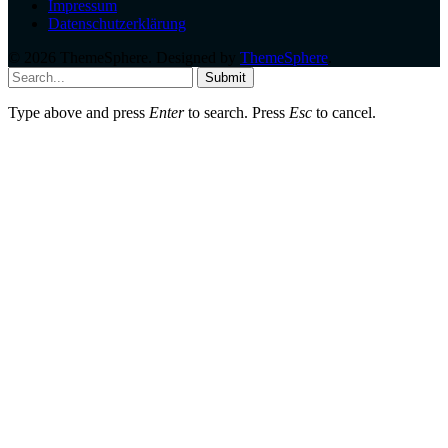
Impressum
Datenschutzerklärung
© 2026 ThemeSphere. Designed by
ThemeSphere
.
Submit
Type above and press
Enter
to search. Press
Esc
to cancel.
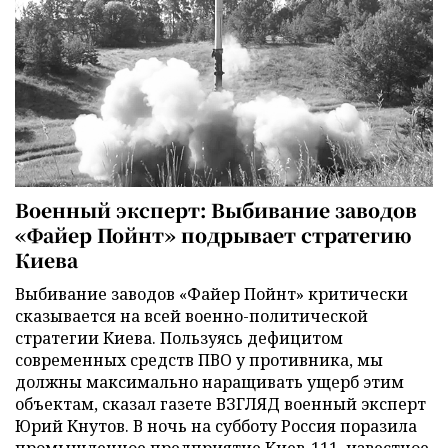
Военный эксперт: Выбивание заводов
«Файер Пойнт» подрывает стратегию
Киева
Выбивание заводов «Файер Пойнт» критически
сказывается на всей военно-политической
стратегии Киева. Пользуясь дефицитом
современных средств ПВО у противника, мы
должны максимально наращивать ущерб этим
объектам, сказал газете ВЗГЛЯД военный эксперт
Юрий Кнутов. В ночь на субботу Россия поразила
промышленное предприятие Киев-111, известное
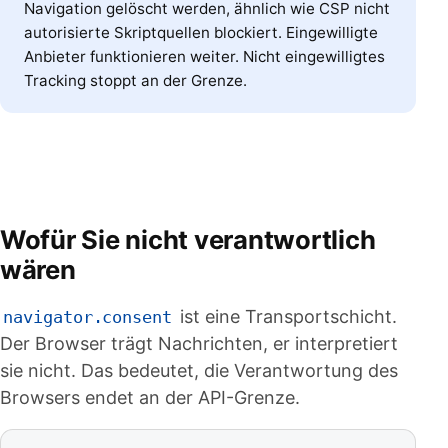
Navigation gelöscht werden, ähnlich wie CSP nicht
autorisierte Skriptquellen blockiert. Eingewilligte
Anbieter funktionieren weiter. Nicht eingewilligtes
Tracking stoppt an der Grenze.
Wofür Sie nicht verantwortlich
wären
ist eine Transportschicht.
navigator.consent
Der Browser trägt Nachrichten, er interpretiert
sie nicht. Das bedeutet, die Verantwortung des
Browsers endet an der API-Grenze.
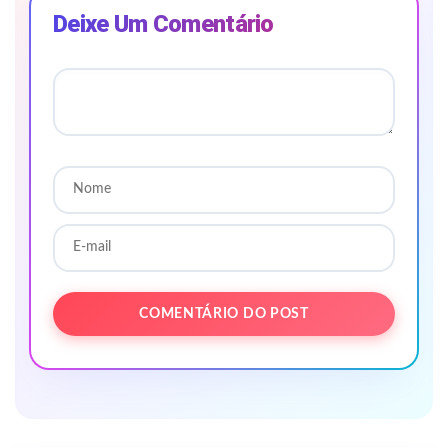
Deixe Um Comentário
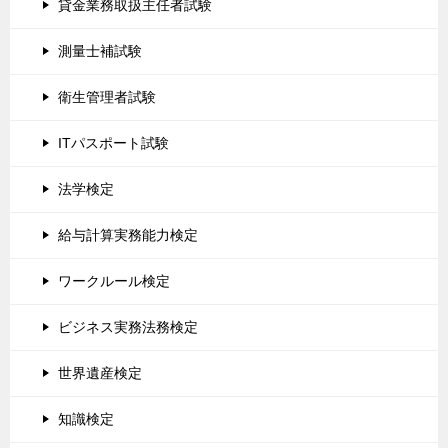
貸金業務取扱主任者試験
測量士補試験
衛生管理者試験
ITパスポート試験
法学検定
給与計算実務能力検定
ワークルール検定
ビジネス実務法務検定
世界遺産検定
知識検定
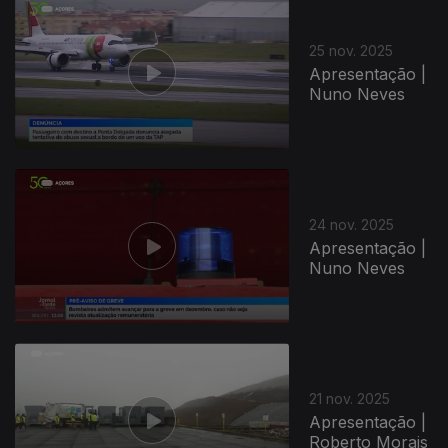
891642
25 nov. 2025
Apresentação |
Nuno Neves
24 nov. 2025
Apresentação |
Nuno Neves
21 nov. 2025
Apresentação |
Roberto Morais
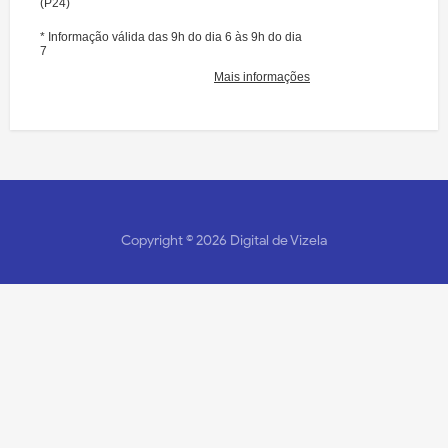
Copyright ©
2026
Digital de Vizela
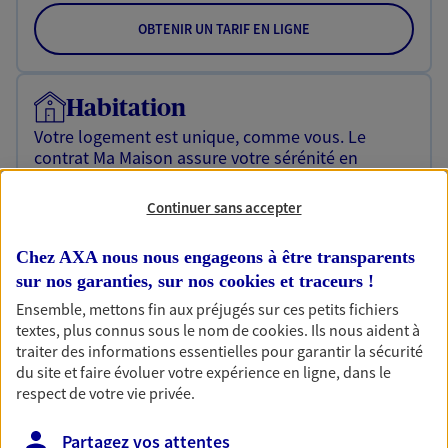
OBTENIR UN TARIF EN LIGNE
Habitation
Votre logement est unique, comme vous. Le
contrat Ma Maison assure votre sérénité en
protégeant ce qui vous tient à coeur.
Continuer sans accepter
Découvrir l'offre Habitation
OBTENIR UN TARIF EN LIGNE
Chez AXA nous nous engageons à être transparents
sur nos garanties, sur nos
cookies et traceurs
!
Ensemble, mettons fin aux préjugés sur ces petits fichiers
textes, plus connus sous le nom de
cookies
. Ils nous aident à
Garantie Accidents de la Vie
traiter des informations essentielles pour garantir la sécurité
Bricoleuse, féru de jardinage, pâtissier en herbe
du site et faire évoluer votre expérience en ligne, dans le
ou grande lectrice… personne n'est à l'abri d'un
respect de votre vie privée.
accident du quotidien. Avec Ma Protection
Accident, protégez votre qualité de vie et vos
Partagez vos attentes
revenus.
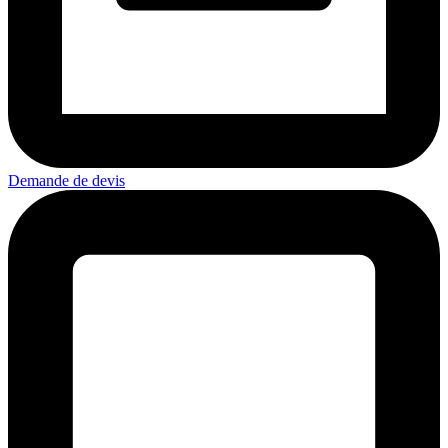
Demande de devis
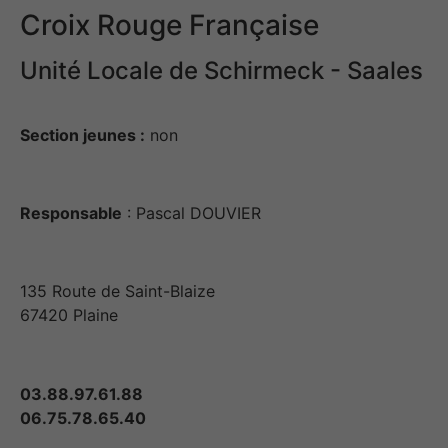
Croix Rouge Française
Unité Locale de Schirmeck - Saales
Section jeunes :
non
Responsable
: Pascal DOUVIER
135 Route de Saint-Blaize
67420 Plaine
03.88.97.61.88
06.75.78.65.40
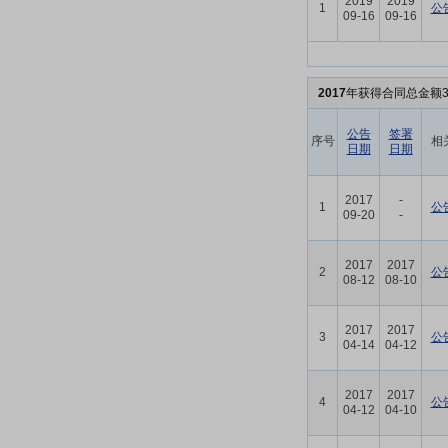
2019
2019
1
公
09-16
09-16
2017
年获得合同总金额3
公告
签署
序号
相
日期
日期
2017
-
1
公
09-20
-
2017
2017
2
公
08-12
08-10
2017
2017
3
公
04-14
04-12
2017
2017
4
公
04-12
04-10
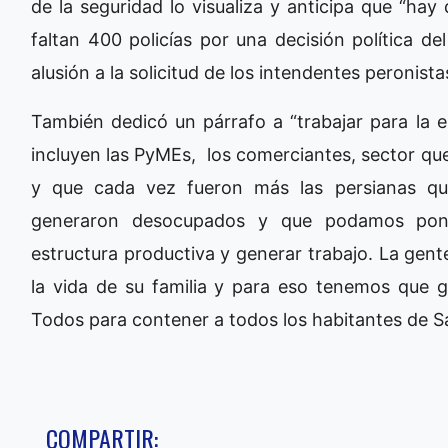
de la seguridad lo visualiza y anticipa que “hay
faltan 400 policías por una decisión política d
alusión a la solicitud de los intendentes peronista
También dedicó un párrafo a “trabajar para la 
incluyen las PyMEs, los comerciantes, sector que
y que cada vez fueron más las persianas qu
generaron desocupados y que podamos pone
estructura productiva y generar trabajo. La gent
la vida de su familia y para eso tenemos que 
Todos para contener a todos los habitantes de Sa
COMPARTIR:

• **WHAT IS NEEDED**: Where a line of the listing holds "para", show that line.

• **ANSWER BOX**:
También dedicó un párrafo a “trabajar para la 
la vida de su familia y para eso tenemos que 
Todos para contener a todos los habitantes de Sa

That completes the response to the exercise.